ATIVIDADES
1) Responda com base no texto sobre os filmes do Oscar 2025:
(a) Que filme é citado como surpresa agradável e que tragédia ele conta?
(b) Segundo o texto, de quem Isabella Rosselini tem o mesmo olhar?
(c) Que filme é descrito como um musical muito feminino?
2) Retome o texto sobre os filmes do Oscar 2025 a partir da última frase apresentada.

TEXTO FORNECIDO
Não posso dizer que vi todos os filmes elencados para o Oscar 2025. Mas dos que assisti até agora, que foram bastantes, a pergunta que surge é: o que sobra de tudo isto?  Coloca no liquidificador, bate com parcimônia, para obter um suco… medíocre, com sabor inidentificável. Alguma surpresa agradável ao paladar, como Setembro 5, magnífico roteiro para contar a tragédia das Olimpiadas de Munique, 1972, desde a perspectiva jornalística. Um festival tutti-frutti, com um elenco de luxo em Conclave, e um argumento que não consegue abranger o tamanho imenso dos atores (Fiennes, Tucci, Lithgow, Castellitto) -e da atriz, Isabella Rosselini que tem o mesmo olhar da mãe, Ingrid Bergman, já madura. Um musical muito feminino, com bruxa verde e  garota arrogante, em Wicked.  E, no meio do suco, quase engasgo com um pedaço de filme que dá um recado poderoso sobre as paixões humanas -egoísmo insaciável, vaidade doentia- mas….embrulhado em papel de jornal indigesto: A substância.

DADOS FORNECIDOS
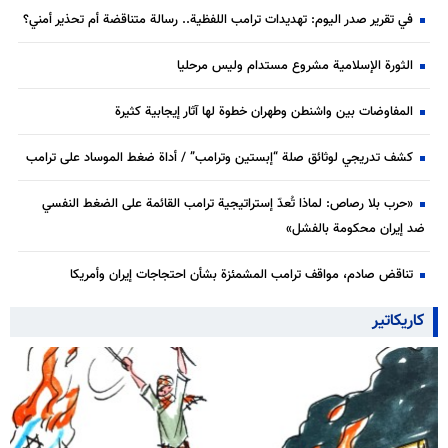
في تقرير صدر اليوم: تهديدات ترامب اللفظية.. رسالة متناقضة أم تحذير أمني؟
الثورة الإسلامية مشروع مستدام وليس مرحليا
المفاوضات بين واشنطن وطهران خطوة لها آثار إيجابية كثيرة
كشف تدريجي لوثائق صلة “إبستين وترامب” / أداة ضغط الموساد على ترامب
«حرب بلا رصاص: لماذا تُعدّ إستراتيجية ترامب القائمة على الضغط النفسي
ضد إيران محكومة بالفشل»
تناقض صادم، مواقف ترامب المشمئزة بشأن احتجاجات إيران وأمريكا
كاريكاتير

RESPOSTAS
1)
(a) Setembro 5, que conta a tragédia das Olimpíadas de Munique, 1972, pela perspectiva jornalística.
(b) Da mãe, Ingrid Bergman, já madura.
(c) Wicked.

2)
Isso resume o cinema de 2024? Não, certamente não foi isso. Tem os filmes ocultos, que não fazem barulho -sem nenhuma pretensão do Oscar- alguns de imensa categoria. Revendo minha lista de filmes assistidos -que é material de trabalho, não de diversão- encontro vários dos quais não tive oportunidade de falar. Por isso, agora, vendo o que sobrou do Oscar 2025, sinto-me na obrigação moral de comentá-los brevemente. Um dever para comigo mesmo, e para com o bom cinema, que sempre admirei. É possível que alguns dos filmes que listo a seguir, sejam de produção anterior, de 2023, embora assisti no ano passado. Mas não vou me ater a esses detalhes. São filmes que merecem ser elencados para que o suco anódino do Oscar não atrofie nosso paladar cinematográfico. É desses que quero falar.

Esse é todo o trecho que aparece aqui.